Parental Gut Microbiota Dysbiosis Drives Transgenerational DNA Methylation Transmission and Autism-like Behaviors in Offspring

Background Autism spectrum disorder (ASD) presents a complex neurodevelopmental disorder whose origins remain elusive. Emerging research underscores the potential impact of parental environmental exposures on ASD risk in offspring. While the interplay between the "microbiota-gut-brain axis" and epigenetics is increasingly acknowledged in ASD pathogenesis, their comprehensive effects and regulatory mechanisms have not yet been fully revealed. Our hypothesis posits that parental dysbiosis in gut microbiota may engender transgenerational transmission of DNA methylation abnormalities to offspring, consequently modulating their gut microbiota composition, gene expression profiles, and metabolites levels through the "microbiota-gut-brain axis". This multifaceted interplay potentially triggers ASD-like behaviors. Results We conducted fecal microbiota transplantations (FMT) from human donors diagnosed with ASD or typically developing (TD) controls into antibiotic-treated mice, revealing that colonization with ASD microbiota triggered distinct autistic-like behaviors in both male and female offspring.

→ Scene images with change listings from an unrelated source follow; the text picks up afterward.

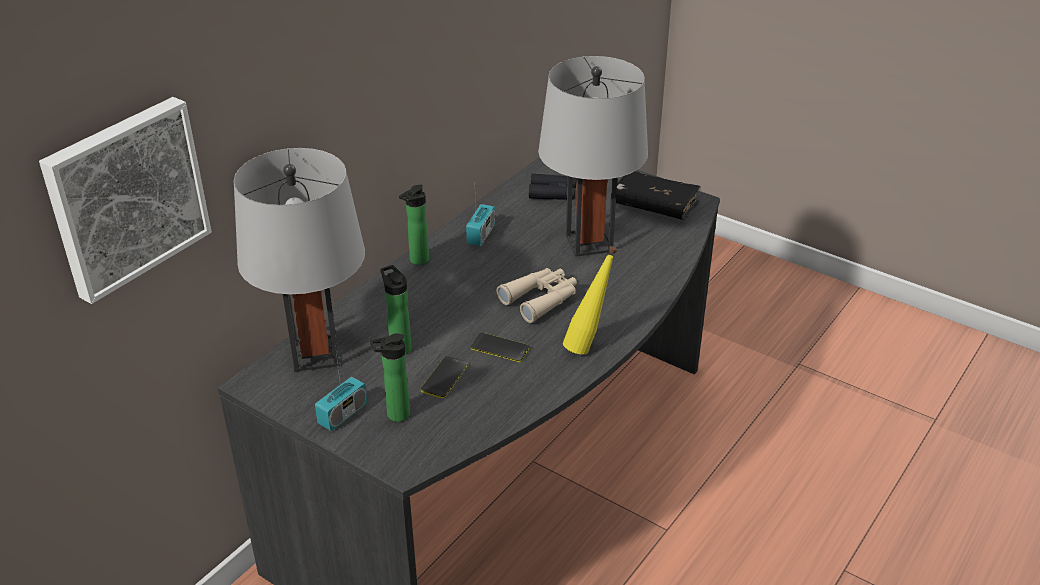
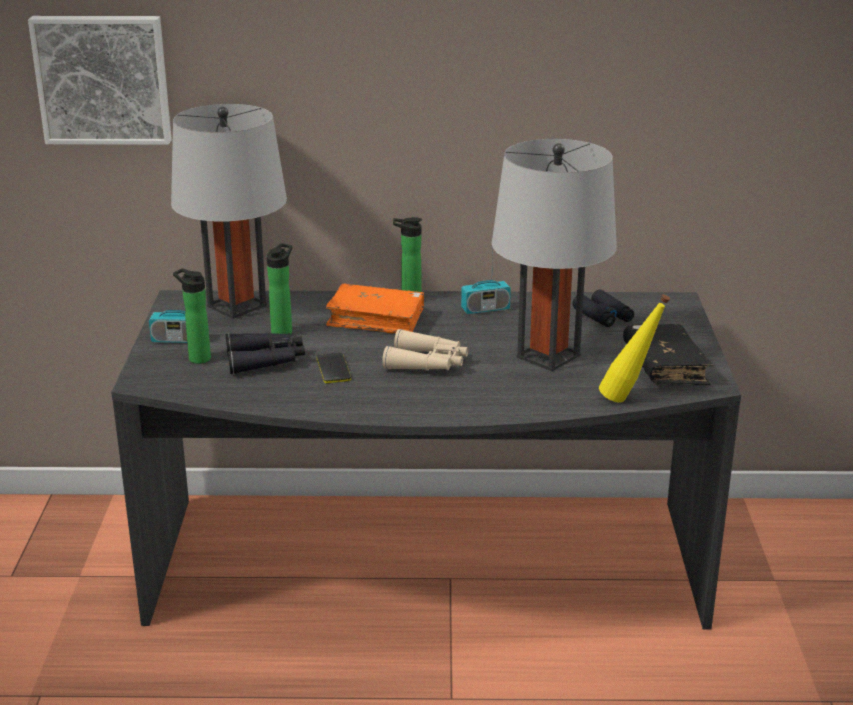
camera: 55 degrees right, 10 degrees down
phone [421,356,468,399] -> black binoculars [225,333,305,374]
yellow bottle [563,246,617,355] -> yellow bottle moved to [599,294,670,402]
none -> orange book [326,284,424,333]

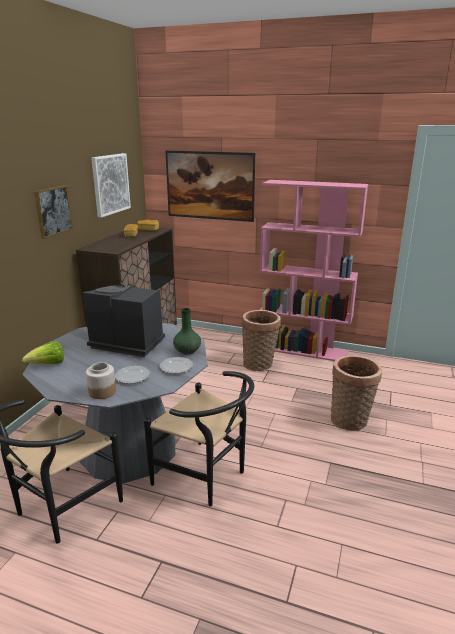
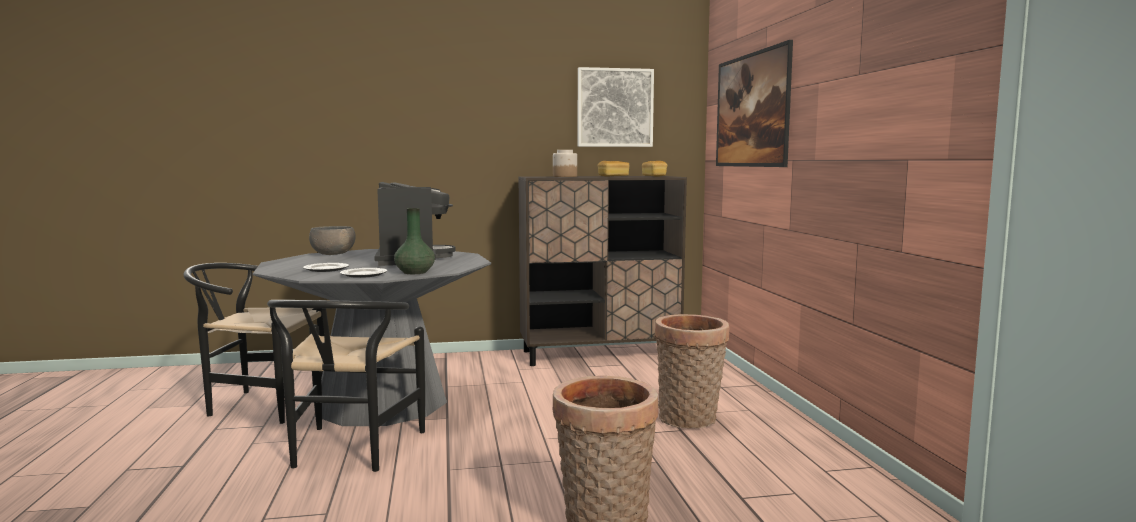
camera: 60 degrees right, 15 degrees down
lettuce [22,342,64,364] -> grey bowl [309,226,356,255]
picture [34,185,73,239] -> none
jar [86,362,116,399] -> jar moved to [553,150,577,177]
pink bookcase [260,180,368,361] -> none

These offspring exhibited pathological changes in both the brain and intestines, alongside significant alterations in their gut microbiota, serum metabolome, and brain transcriptome. Notably, colonization with ASD microbiota induced changes in methylation levels of ASD-related genes in parental mice, with some methylation sites being transmitted transgenerationally to the offspring. Employing a multi-omics sequential mediation network, we elucidated potential mechanisms underlying behavioral differences in mice across genders. Conclusions Our findings delineate a link between parental gut microbiota dysbiosis, transgenerational DNA methylation, and the emergence of ASD-like traits, uncovering an epigenetic basis for the clinical observation that parents of children with ASD are typically asymptomatic.